For better comparison of the biodegradation efficiency by immobilized strain GY2B with the free strain, the degradation data were further reduced to obtain the phenanthrene degradation rate (PDR) during the linear-decreasing stage of incubation with the following equation (1) [10,14,21] and listed in Table 2. (1) PDR   =   c ( 0 )   −   c ( t ) twhere c is the concentration of phenanthrene and t is the rapid linear-decreasing degradation period.

The calculated results of PDR clearly demonstracted the negative effect of AS and the enhancement of immobilization on the phenanthrene degradation efficiency of strain GY2B during the linear-decreasing stage of incubation. Embedding immobilization of cells in calcium alginate gel beads could obviously increase PDR of the strain and preadsorption of cells on rice straw could increase PDR of embedded strain GY2B.

The PDR of free strain GY2B in a previous study in the same condition was 3.45 mg·L⁻¹·h⁻¹ [21], slightly larger than 3.28 mg·L⁻¹·h⁻¹ in the present study. Tian et al. [10] reported the PDR of a free strain of Pseudomonas mendocina who could degrade 95.0% of 100 mg·L⁻¹ phenanthrene in 2 d was 2.61 mg·L⁻¹·h⁻¹. Mallick and Dutta [14] reported the PDR of Staphylococcus sp. strain PN/Y at initial concentration of 100 mg·L⁻¹ phenanthrene was 0.89 mg·L⁻¹·h⁻¹, significantly less than that of GY2B in the same initial concentration.

Phenanthrene and its metabolites are distributed either as natural or artificial aromatic compounds in various environmental sites. Strain GY2B had high phenanthrene degradation efficiency, however, the use of free bacterial cells for wastewater treatment in activated sludge processes creates problems such as solid waste disposal [24]. Immobilized microorganisms have been shown to be effective for treating wastewater with little sludge production [31,32]. Hence, immobilization of strain GY2B possesses a good application potential in the treatment of industrial wastewater containing phenanthrene and other related aromatic compounds.

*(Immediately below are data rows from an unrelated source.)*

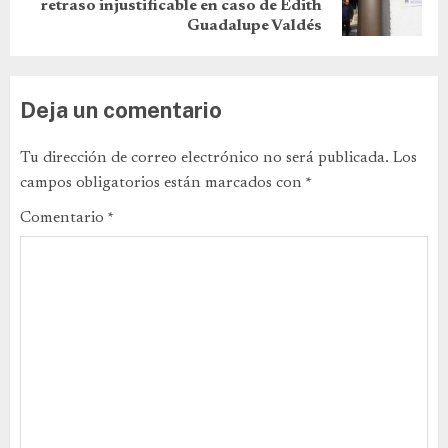
retraso injustificable en caso de Edith
Guadalupe Valdés
Deja un comentario
Tu dirección de correo electrónico no será publicada.
Los
campos obligatorios están marcados con
*
Comentario
*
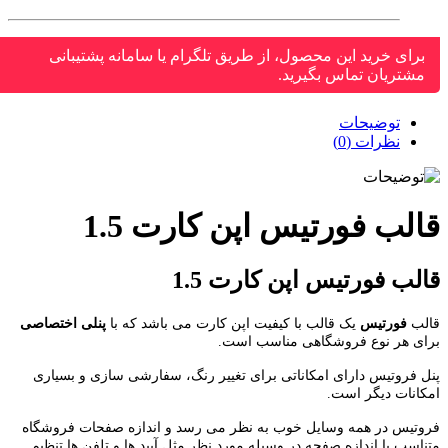
برای خرید این محصول، از طریق تلگرام یا سامانه پشتیبانی
مشتریان تماس بگیرید.
توضیحات
نظرات (0)
لب فورتیس اپن کارت 1.5
لب فورتیس اپن کارت 1.5
لب
فورتیس
یک قالب با کیفیت اپن کارت می باشد که با
پنلی اختصاصی
ای هر نوع فروشگاهی مناسب است.
 فروتیس دارای امکاناتی برای تغییر رنگ، سفارشی سازی و بسیاری
انات دیگر است.
تیس در همه وسایل خوب به نظر می رسد و اندازه صفحات فروشگاه
اسب با اندازه صفحه در وسیله مورد نظر مثل آیپد ها و تلفن ها تنظیم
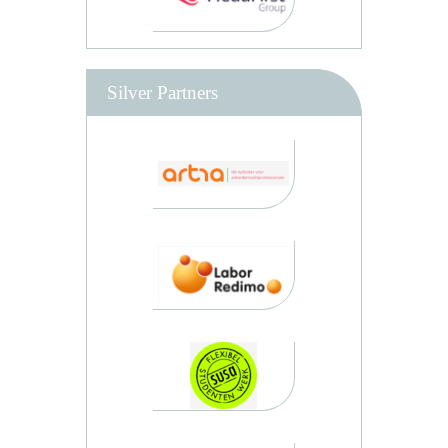
Silver Partners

Studies have shown that modified rice straw was a good biosorbent for some pollutants in water, such as oil-spills [33], dyes [34] and heavy metal ions [35]. In this study, embedded strain GY2B preadsorbed on raw rice straw showed higher phenanthrene degradation efficiency than the free strain and direct embedded strain, which might be a result of the following: (1) rice straw contains many different carbon sources so the adsorption of cells onto the straw probably lead to an increase in cell numbers and (2) the adsorption of phenanthrene onto the rice straw promotes the degradation efficiency of the strain adsorbed on it. Modification of rice straw might enhance the adsorption of phenanthrene onto the carrier and further improve the phenanthrene degradation efficiency of strain GY2B, further investigation on this issue is in progress.